Makam mulia itu dulunya adalah rumah Aisyah -radhiyallahu ‘anha-. Pada bulan Rabiul Awal tahun 11 H, Rasulullah shallallahu ‘alaihi wasallam- wafat dan dimakamkan di rumah kecil berukuran 4,8mX4,7 m ini. Hal tersebut disebabkan karena para Nabi dimakamkan di tempat di mana mereka meninggal dunia. Saat itu rumah tersebut masih terpisah dari masjid di sebelah timur.
Ketika Abu Bakar -radhiyallahu ‘anhu- wafat tahun 13 H, beliau dikuburkan di samping Nabi dengan posisi kepala sejajar dengan pundak Nabi.

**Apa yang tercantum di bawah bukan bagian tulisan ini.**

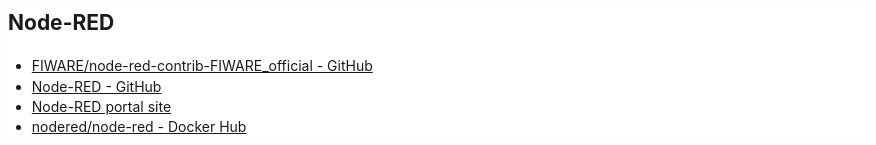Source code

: ## Node-RED

-   [FIWARE/node-red-contrib-FIWARE_official - GitHub](https://github.com/FIWARE/node-red-contrib-FIWARE_official)
-   [Node-RED - GitHub](https://github.com/node-red/node-red)
-   [Node-RED portal site](https://nodered.org/)
-   [nodered/node-red - Docker Hub](https://hub.docker.com/r/nodered/node-red)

Umar bin Khattab -radhiyallahu ‘anhu- wafat tahun 23 H dan dikuburkan disamping Abu Bakar sejajar dengan kaki Nabi, maka mulai saat itu Aisyah memasang pembatas antara kuburan tersebut dan tempat tidurnya sampai beliau wafat tahun 57 H.

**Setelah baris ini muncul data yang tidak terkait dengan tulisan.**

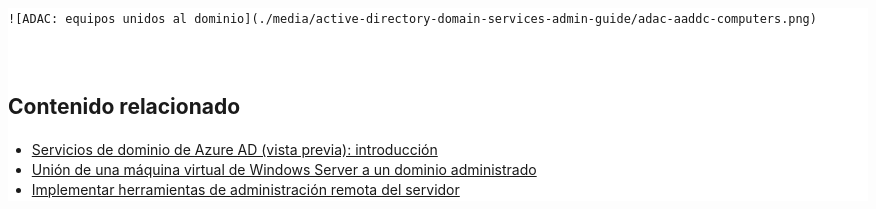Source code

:     ![ADAC: equipos unidos al dominio](./media/active-directory-domain-services-admin-guide/adac-aaddc-computers.png)

<br>

## Contenido relacionado
* [Servicios de dominio de Azure AD (vista previa): introducción](active-directory-ds-getting-started.md)
* [Unión de una máquina virtual de Windows Server a un dominio administrado](active-directory-ds-admin-guide-join-windows-vm.md)
* [Implementar herramientas de administración remota del servidor](https://technet.microsoft.com/library/hh831501.aspx)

Pada masa pemerintahan Al-Walid bin Abdul malik [69 H], di saat tidak ada lagi shahabat Nabi yang tersisa di kota Madinah, dilakukan perluasan di semua penjuru masjid yang mengharuskan rumah Aisyah masuk dalam bangunan masjid, tetapi diberi batas tembok segitiga agar tidak persis menghadap kuburan ketika shalat.
Pada tahun 557 H ada upaya Nasrani untuk mengambil jasad Nabi, namun digagalkan oleh Nuruddin Zanki dan dibuat pagar timah di sekelilingnya. Sekarang kamar Nabawi ini dibuatkan dinding khusus dan kubah berwarna hijau. di atasnya ada
Pelajaran dari Raudhah
Bagi pengunjung masjid Nabawi disunnahkan untuk memberi salam kepada Rasulullah shallallahu ‘alaihi wasallam- langsung dengan lafal, “Assalamu alaika ayyuhannabiyyu warahmatullahi wabarakatuh.”, juga salam kepada Abu Bakar dan Umar – radhiyallahu ‘anhuma-.

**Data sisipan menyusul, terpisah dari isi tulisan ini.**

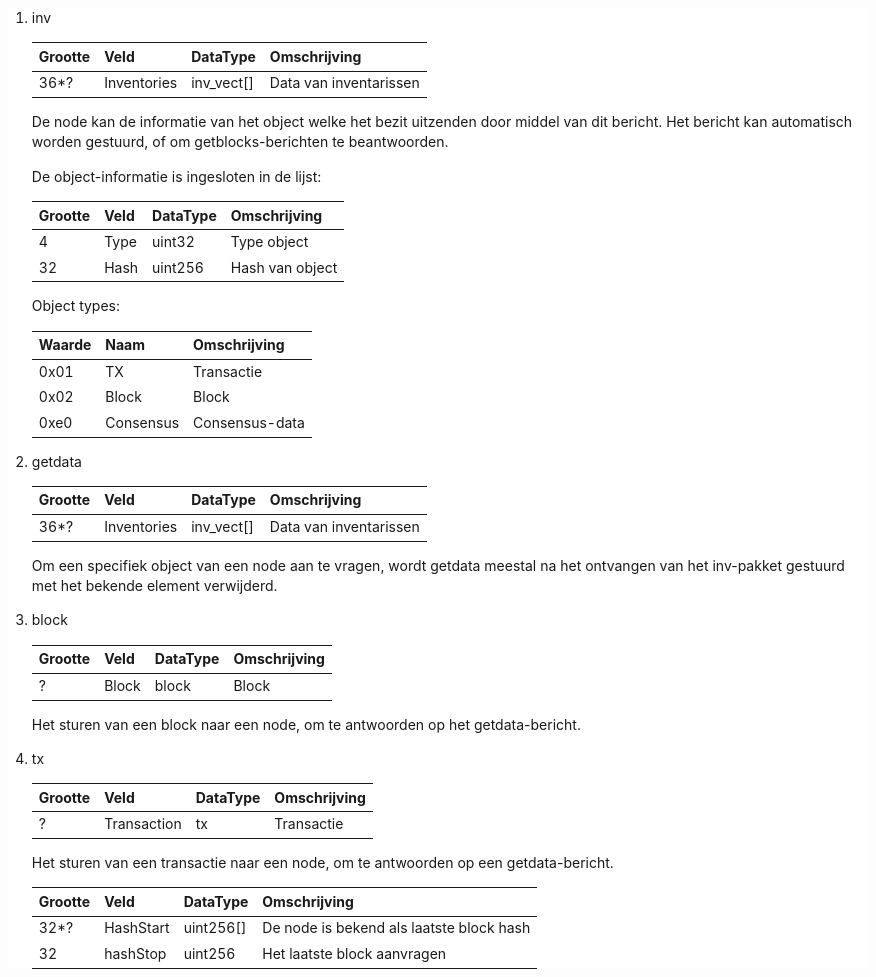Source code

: 1. inv

   |Grootte|Veld|DataType|Omschrijving|
   |---|---|---|---|
   |36\*?|Inventories|inv_vect[]|Data van inventarissen|

   De node kan de informatie van het object welke het bezit uitzenden door middel van dit bericht. Het bericht kan automatisch worden gestuurd, of om getblocks-berichten te beantwoorden.

   De object-informatie is ingesloten in de lijst:

   |Grootte|Veld|DataType|Omschrijving|
   |---|---|---|---|
   |4|Type|uint32|Type object|
   |32|Hash|uint256|Hash van object|

   Object types:

   |Waarde|Naam|Omschrijving|
   |---|---|---|
   |0x01|TX|Transactie|
   |0x02|Block|Block|
   |0xe0|Consensus|Consensus-data|

1. getdata

   |Grootte|Veld|DataType|Omschrijving|
   |---|---|---|---|
   |36\*?|Inventories|inv_vect[]|Data van inventarissen|

   Om een specifiek object van een node aan te vragen, wordt getdata meestal na het ontvangen van het inv-pakket gestuurd met het bekende element verwijderd.

1. block

   |Grootte|Veld|DataType|Omschrijving|
   |---|---|---|---|
   |?|Block|block|Block|

   Het sturen van een block naar een node, om te antwoorden op het getdata-bericht.

1. tx

   |Grootte|Veld|DataType|Omschrijving|
   |---|---|---|---|
   |?|Transaction|tx|Transactie|

   Het sturen van een transactie naar een node, om te antwoorden op een getdata-bericht.

   |Grootte|Veld|DataType|Omschrijving|
   |----|---------|--------- |----------------- |
   |32\*?|HashStart|uint256[]|De node is bekend als laatste block hash|
   |32|hashStop|uint256|Het laatste block aanvragen|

Allah dan RasulNya memerintahkan umatnya agar memperbanyak shalawat kepada beliau di manapun kita berada. Allah berfirman, “Sesungguhnya Allah dan malaikat-malaikatNya bershalawat untuk Nabi. Hai orang-orang yang beriman, bershalawatlah kalian untuk Nabi dan ucapkanlah salam penghormatan kepadanya.” (QS. Al-Ahzab: 56)
Generasi awal umat ini tidak pernah merintih di kuburan Nabi, tidak pula meminta sesuatu kepadanya.
Makam orang-orang tercinta ini sudah seharusnya memotivasi kita untuk mengkaji sirah/perjalanan hidup mereka dan meneladaninya, jika benar kita mengaku mencintai mereka.
Referensi:
Ketika Tanah Suci Berbicara (1435H). Indonesian Community Care Center. Penerbit Maktabah An-Nashim: Riyadh – Saudi Arabia.